Wednesday, November 19th 2008 @ 9:02 AM (not yet rated)    post viewed 1123 times

Originally posted - February 23, 2007

In the last while, I haven’t heard much about Data Integrity in the news. I guess that’s a good thing. Nothing to worry about, right? I doubt it. What is one of the worst threat scenarios you could imagine in your enterprise? Identity theft, credit card fraud, data compromise? Maybe. But what if someone is able to gain access to a key database server in your operations zone? Has anyone considered what could happen if the culprit was sympathetic with your competitor, or had an axe to grind with your organization’s management?

In the old days, hackers broke in and defaced Web sites. Well, in a rare bit of nostalgia lately, they were at it again when they decided to hit the Canadian Nuclear Safety Commission Web site. But nowadays it’s usually for financial gain (selling information) or serious revenge. Most of the time, they do whatever they can to cover up their tracks. This makes it hard to tell if they’ve even touched your servers.

Most often I hear of people doing Threat and Risk Assessments or Incident Investigations, and they are concentrating on what the cost is, in relation to the resale value of identity information, or loss of credibility. These are important, for sure. But I rarely hear people considering what the cost could be to an organization if their operational information in live databases is altered maliciously. How long would it take to discover? How long would it take (and how many analysts) to identify the exact roll-back point? Of course, everyone is doing database checkpoints and journalling (are you?), so it shouldn’t really be a problem to recover systems to the point of compromise, reload all the subsequent transactions to the current date? And to top it off, what if the perpetrator was a malicious internal administrator who knows what safeguards are easiest to get around without detection? Could they plant some malicious code on a server that could continue to corrupt data long after they are gone?

OK, so you might say that these are really far out scenarios. And like Bruce Schneier’s “Best Terror Movie Plot” contest, it could raise some objections that we are just giving people ideas here. That’s really underestimating the imagination of the bad guys. But that’s a whole other discussion.
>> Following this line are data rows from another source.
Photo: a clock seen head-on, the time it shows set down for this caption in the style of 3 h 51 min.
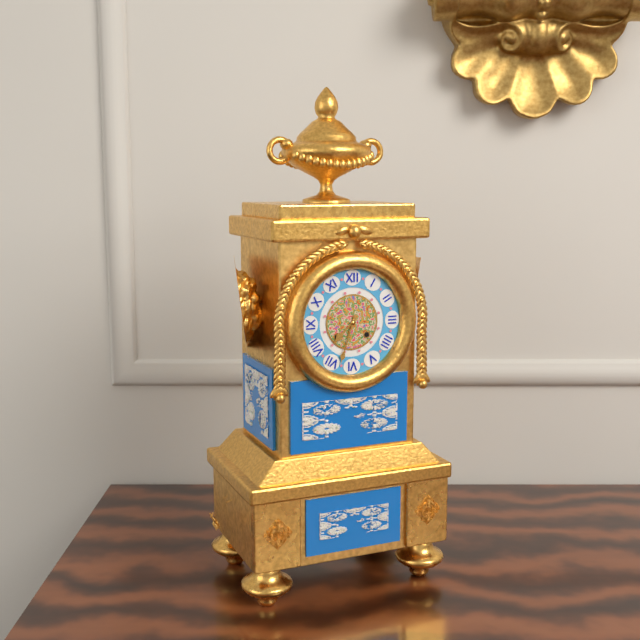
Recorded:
7 h 33 min
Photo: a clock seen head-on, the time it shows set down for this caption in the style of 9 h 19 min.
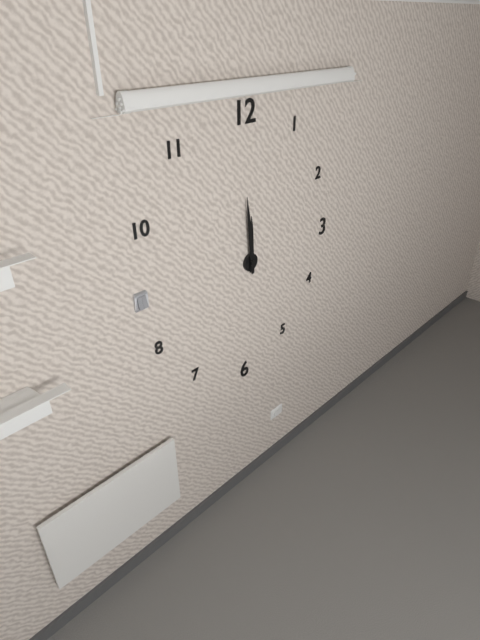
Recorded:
11 h 59 min
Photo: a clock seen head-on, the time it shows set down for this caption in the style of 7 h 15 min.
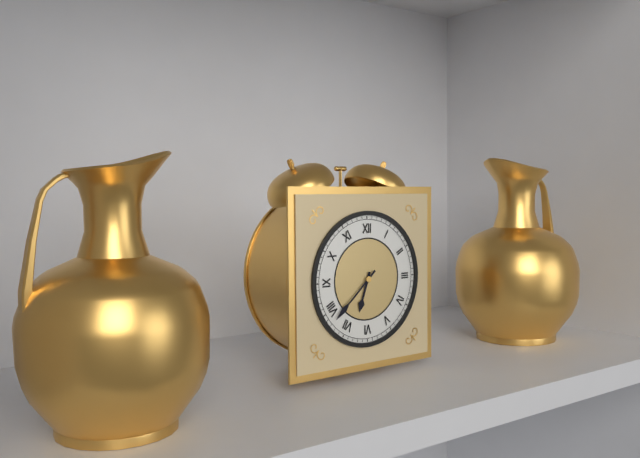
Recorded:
6 h 38 min
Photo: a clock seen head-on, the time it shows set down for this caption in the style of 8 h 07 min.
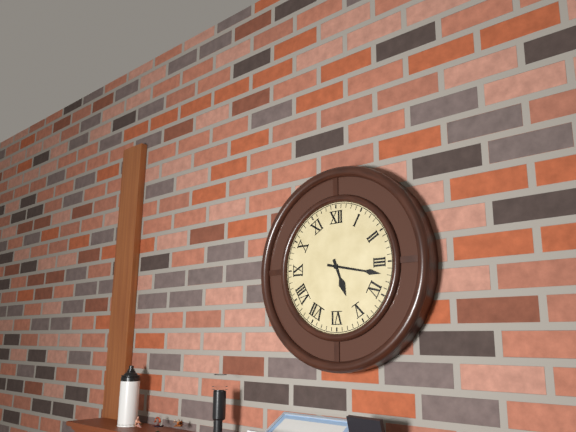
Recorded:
5 h 17 min
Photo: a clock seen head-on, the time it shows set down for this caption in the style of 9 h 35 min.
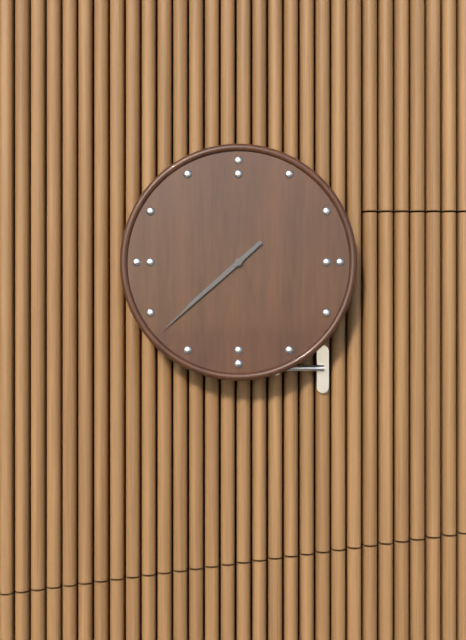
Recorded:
7 h 38 min
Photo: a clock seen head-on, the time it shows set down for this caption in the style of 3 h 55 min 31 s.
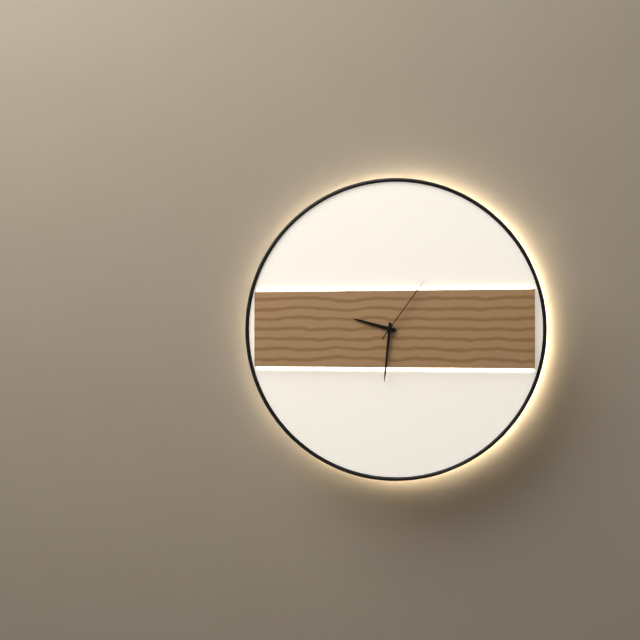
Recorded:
9 h 31 min 06 s
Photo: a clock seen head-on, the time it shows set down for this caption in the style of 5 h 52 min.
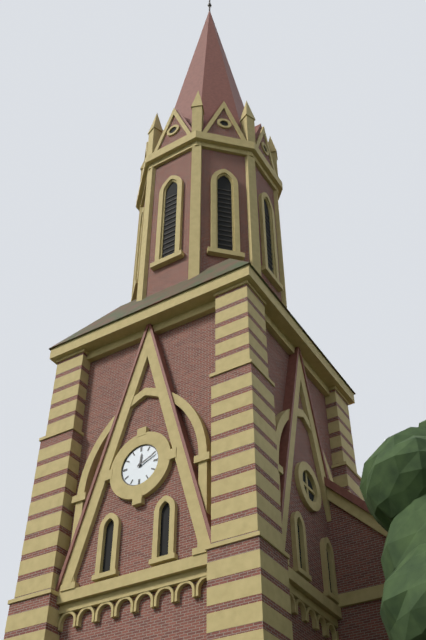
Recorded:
12 h 11 min
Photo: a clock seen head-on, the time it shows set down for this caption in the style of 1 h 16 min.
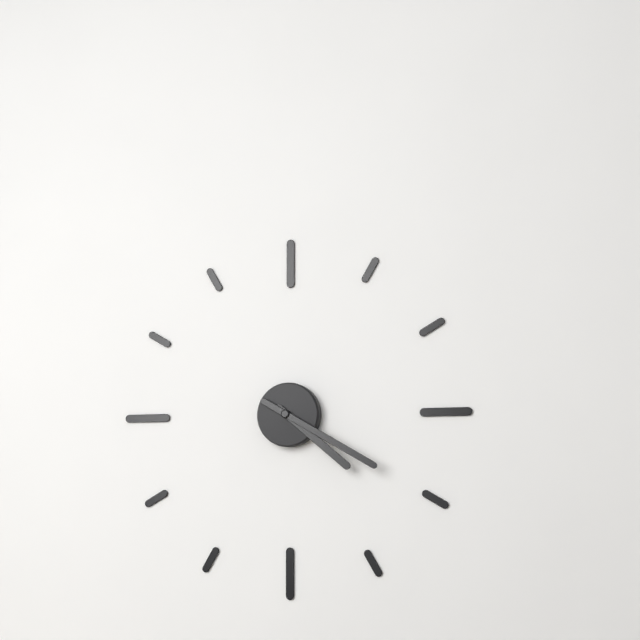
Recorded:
4 h 20 min
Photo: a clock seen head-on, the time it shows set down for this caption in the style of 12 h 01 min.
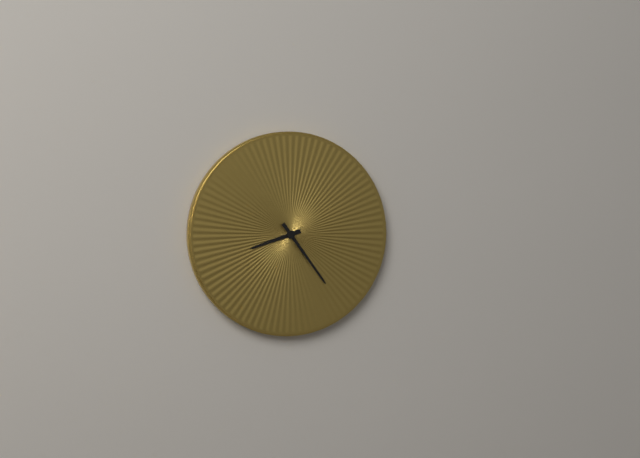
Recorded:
8 h 24 min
The real key is to incorporate layers in your security safeguards that not only try to prevent and detect at the perimeter, but inside more secure zones, as well. And it’s not just protecting against access for theft, you must consider ways to prevent and detect unauthorized modification of operational data that your organization depends on. Imagine having buy/sell limits changed for thousands of investment clients; or flight times and fuel quantities for an airline with thousands of aircraft moving around the world…
There are features in most database systems, and there are file system integrity tools that can let you know when unscheduled or unauthorized changes are made.

The key tools for protecting data integrity are access control and detection of unauthorized changes. These risks may not be as spectacular as losing a laptop with half a million identities on it. But, I think the impact to an organization can be just as devastating if all the layers aren’t protected against less obvious attacks against data integrity.